Accueil > Fiscalité du patrimoine > Droits de mutation > Abattement handicap et succession : la répercussion de l'invalidité sur la pension de retraite comme critère d'éligibilité
Droits de mutation

Abattement handicap et succession : la répercussion de l'invalidité sur la pension de retraite comme critère d'éligibilité

Nouvelle décision sur les conditions d'application de l'abattement spécifique prévu par l'article 779-II du CGI en matière de droits de mutation à titre gratuit. Elle confirme une approche économique de la notion d'incapacité de travailler dans des « conditions normales de rentabilité », en particulier lorsque l'héritier est retraité au jour de l'ouverture de la succession. Le juge rappelle la nécessité d'analyser l'historique de carrière pour démontrer le lien de causalité entre l'infirmité passée et le niveau de la pension de retraite perçue au moment du décès.

 

Pour mémoire, l'article 779-II du CGI dispose que pour la perception des droits de mutation à titre gratuit, un abattement spécifique est appliqué sur la part de tout héritier, légataire ou donataire incapable de travailler dans des conditions normales de rentabilité, en raison d'une infirmité physique ou mentale, congénitale ou acquise.

 

Selon la doctrine administrative et la jurisprudence, si aucun pourcentage d'invalidité n'est fixé par la loi, le contribuable doit rapporter la double preuve de l'existence de l'infirmité au jour du fait générateur de l'impôt et de son incidence économique réelle, empêchant l'intéressé de se livrer à une activité professionnelle normale.

L'application de cet abattement ne résulte pas de la seule prise en compte d'un handicap réel mais est également justifiée par des considérations économiques liées à l'incapacité des intéressés de travailler dans des conditions normales de rentabilité.

 

À cet égard, lorsque la qualité de travailleur handicapé est reconnue par la commission des droits et de l'autonomie des personnes handicapées, la circonstance pour une personne physique handicapée d'occuper un emploi aménagé, lui procurant de ce fait une rémunération modeste, n'est pas de nature à faire obstacle à l'application de l'abattement spécifique (RM Descoeur n° 33625, JO AN du 8 septembre 2009, p. 8536).

 

La difficulté apparait souvent lorsque l'héritier est déjà retraité au moment du décès de l'auteur de la transmission. L'administration fiscale a alors tendance à soutenir que l'infirmité n'a plus d'incidence économique directe, la pension de retraite étant perçue indépendamment de la capacité de travail actuelle. C'est sur ce terrain que s'est noué le litige soumis à la Cour d'appel d'Amiens.

 

Rappel des faits :

Monsieur LH est décédé le 19 février 2021, laissant pour héritier son fils, Monsieur IH Ce dernier a revendiqué le bénéfice de l'abattement 779 du CGI dans la déclaration de succession. L'administration fiscale a remis en cause cet avantage, notifiant un rappel de droits de succession de plus de 60 000 €. Elle soutient que l'héritier, retraité depuis 2013, ne remplissait pas les conditions requises au jour du décès.

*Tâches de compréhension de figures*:
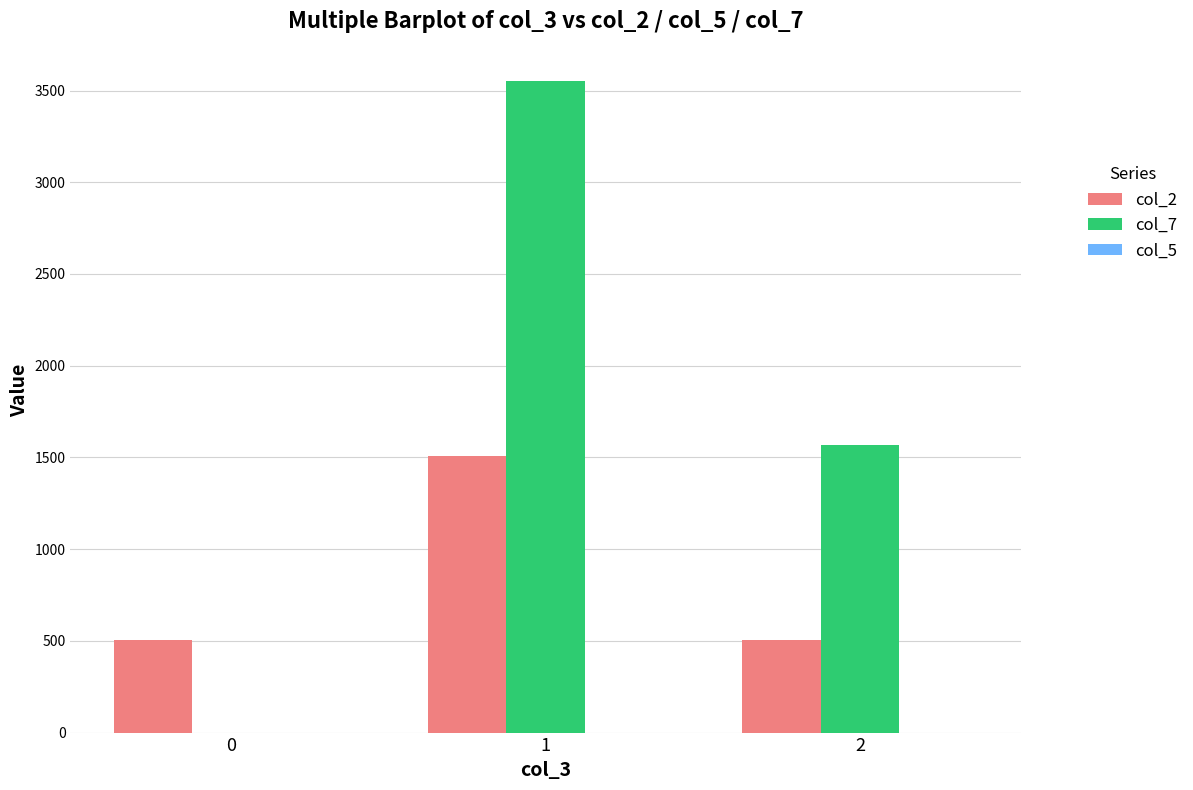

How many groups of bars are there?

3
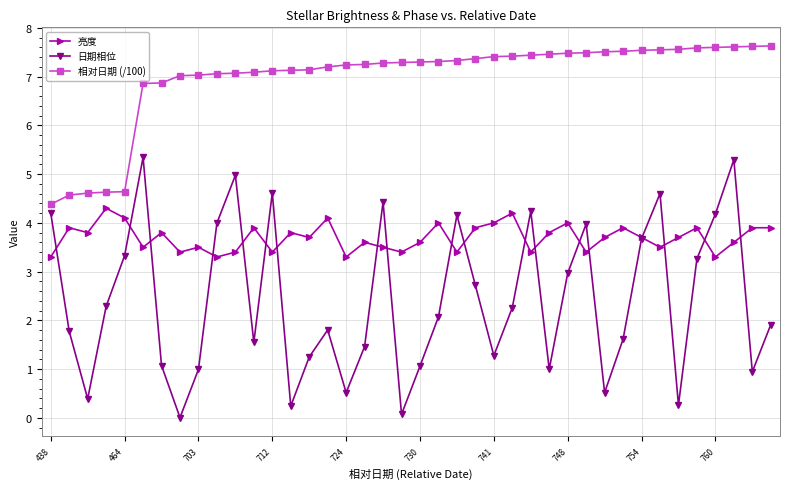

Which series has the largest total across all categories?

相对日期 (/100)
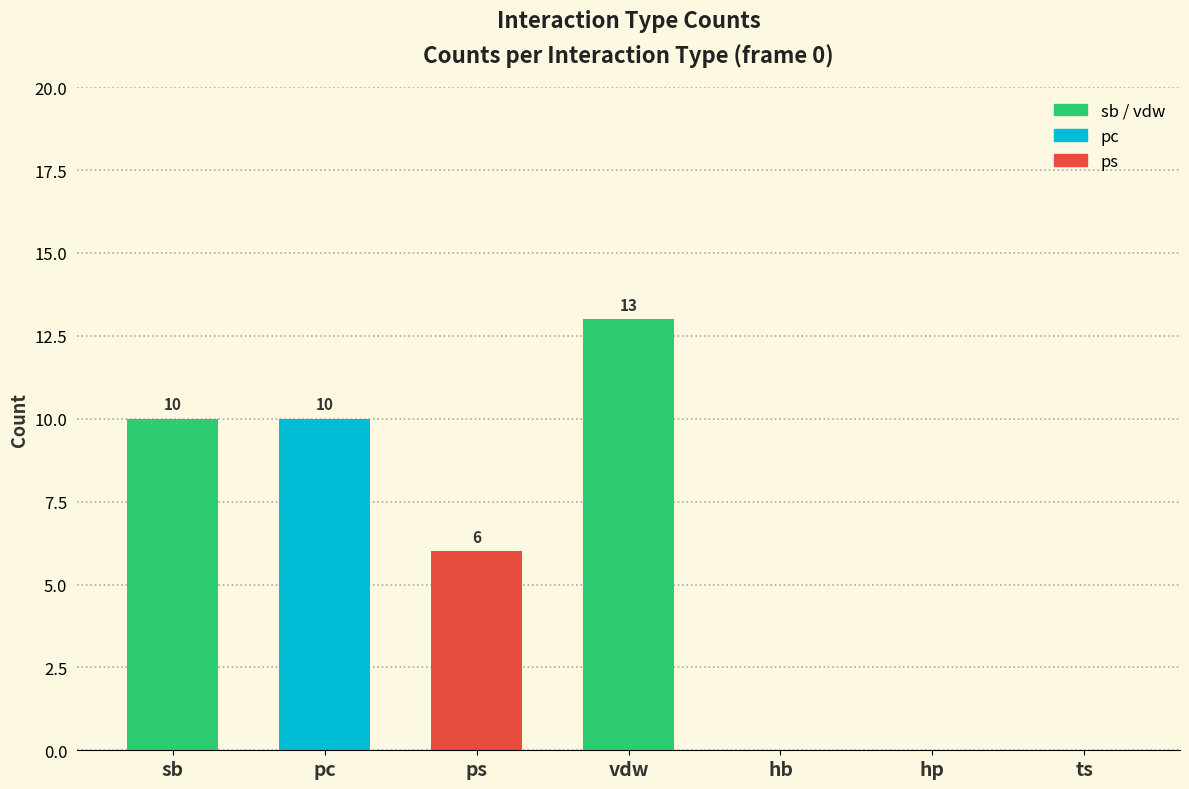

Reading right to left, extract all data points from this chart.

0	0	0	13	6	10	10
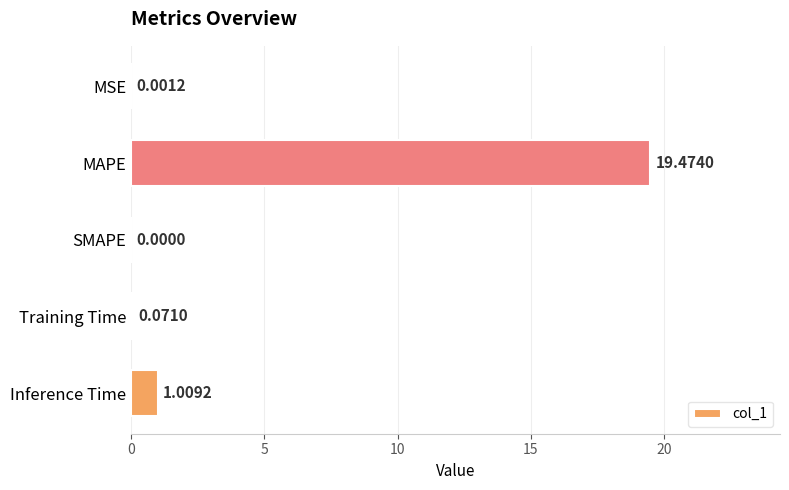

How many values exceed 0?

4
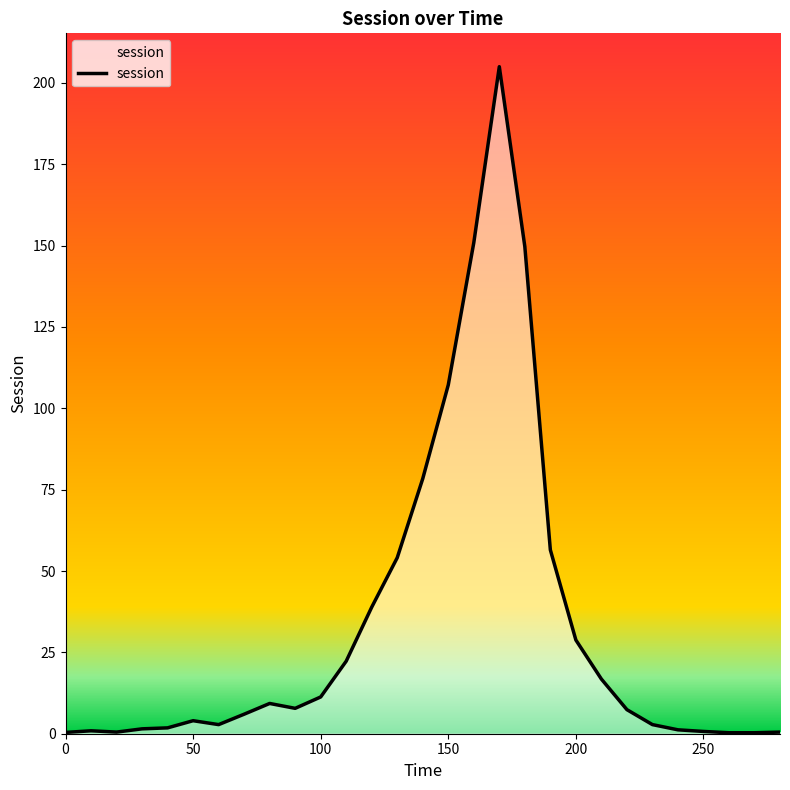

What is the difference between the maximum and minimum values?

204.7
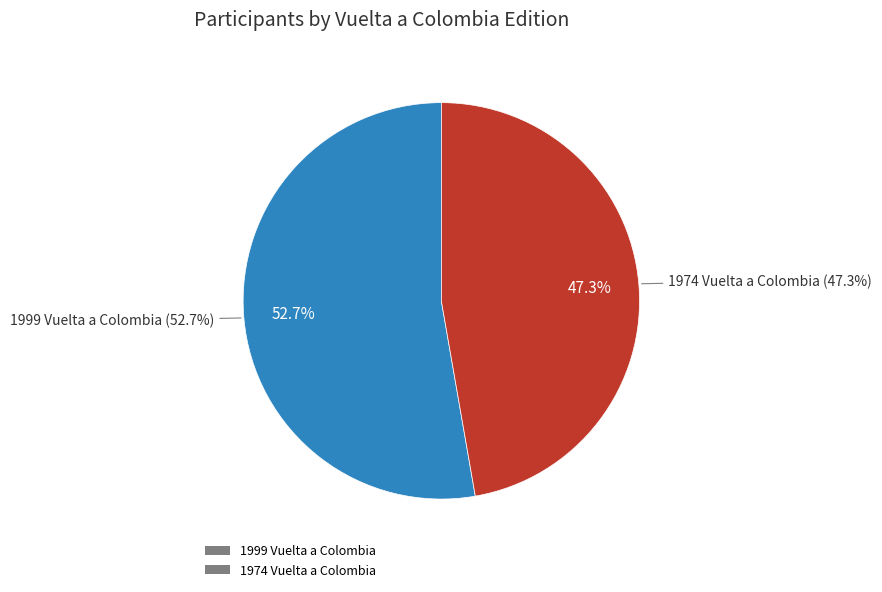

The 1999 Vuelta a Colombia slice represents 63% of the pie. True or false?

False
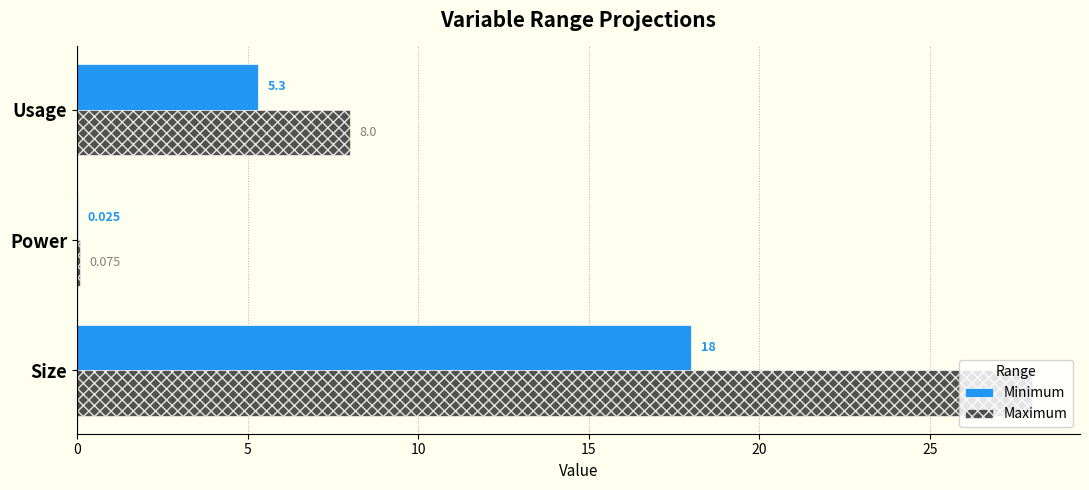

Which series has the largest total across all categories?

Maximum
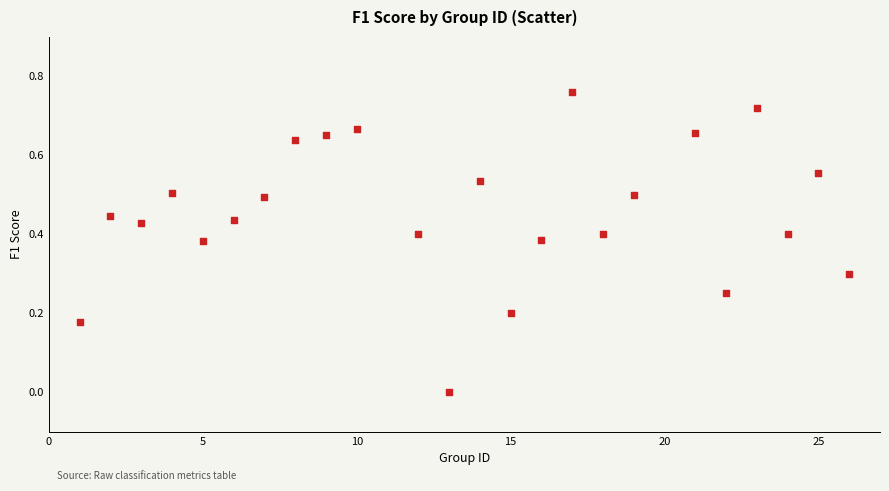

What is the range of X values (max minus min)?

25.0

*Liste des activités*:
1 > Selon l'article sur l'abattement handicap, depuis quelle année l'héritier est-il retraité ?
2 > Reproduisez le passage de l'article sur l'abattement handicap allant de « Selon la doctrine » à « normales de rentabilité. », ces deux bornes comprises.
Cette liste provient d'une source distincte de l'article sur l'abattement handicap.

*Réponses par activité*:
1 > Depuis 2013.

2 >
Selon la doctrine administrative et la jurisprudence, si aucun pourcentage d'invalidité n'est fixé par la loi, le contribuable doit rapporter la double preuve de l'existence de l'infirmité au jour du fait générateur de l'impôt et de son incidence économique réelle, empêchant l'intéressé de se livrer à une activité professionnelle normale.

L'application de cet abattement ne résulte pas de la seule prise en compte d'un handicap réel mais est également justifiée par des considérations économiques liées à l'incapacité des intéressés de travailler dans des conditions normales de rentabilité.